Un personnage LGBTQIA+ peut être imparfait, antipathique, drôle, héroïque, égoïste, vulnérable ou courageux. L’essentiel est que les identités queer puissent bénéficier de la même richesse narrative que les autres.
Cette évolution s’inscrit dans une transformation plus générale de la culture queer contemporaine et de sa représentation dans les médias.
Conclusion
Le Bury Your Gays permet de mettre un nom sur un phénomène important de l’histoire de la représentation LGBTQIA+ : la répétition de trajectoires dans lesquelles les personnages queer sont associés à la souffrance, à la séparation ou à une mort prématurée.
Le concept ne signifie pas qu’un personnage LGBTQIA+ ne devrait jamais mourir.

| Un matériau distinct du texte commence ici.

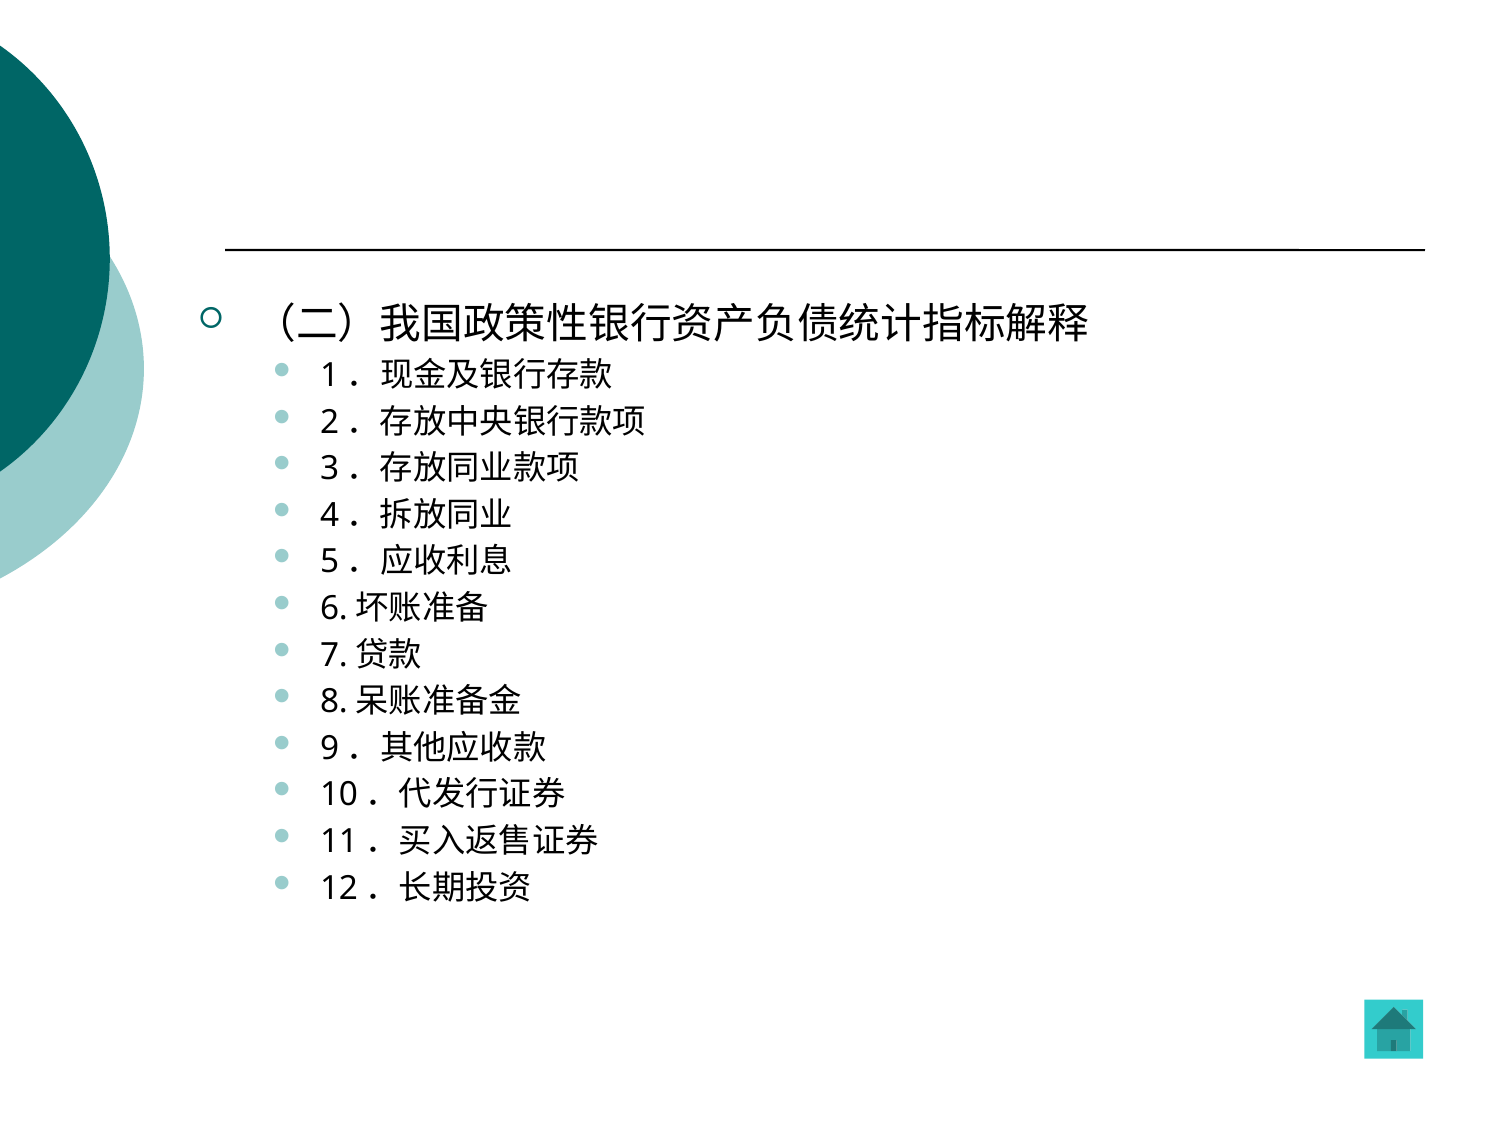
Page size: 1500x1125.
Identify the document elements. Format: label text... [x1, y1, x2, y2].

list （二）我国政策性银行资产负债统计指标解释 1．现金及银行存款 2．存放中央银行款项 3．存放同业款项 4．拆放同业 5．应收利息 6.坏账准备 7.贷款 8.呆账准备金 9．其他应收款 10．代发行证券 11．买入返售证券 12．长期投资 [182, 288, 1412, 1071]
text_box [1364, 999, 1424, 1059]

Une telle interprétation ferait perdre au trope une grande partie de son intérêt. Ce qui compte est le contexte dans lequel cette mort intervient, sa fonction dans le récit et la diversité des autres trajectoires proposées.
L’évolution récente des médias montre justement que les personnages LGBTQIA+ peuvent désormais occuper une gamme beaucoup plus vaste de rôles. Ils peuvent connaître le bonheur comme la tragédie, l’amour comme la séparation, la réussite comme l’échec.
C’est cette diversité qui permet progressivement de sortir des anciens schémas et de construire des représentations queer plus riches, dans lesquelles l’identité d’un personnage n’impose plus à elle seule son destin.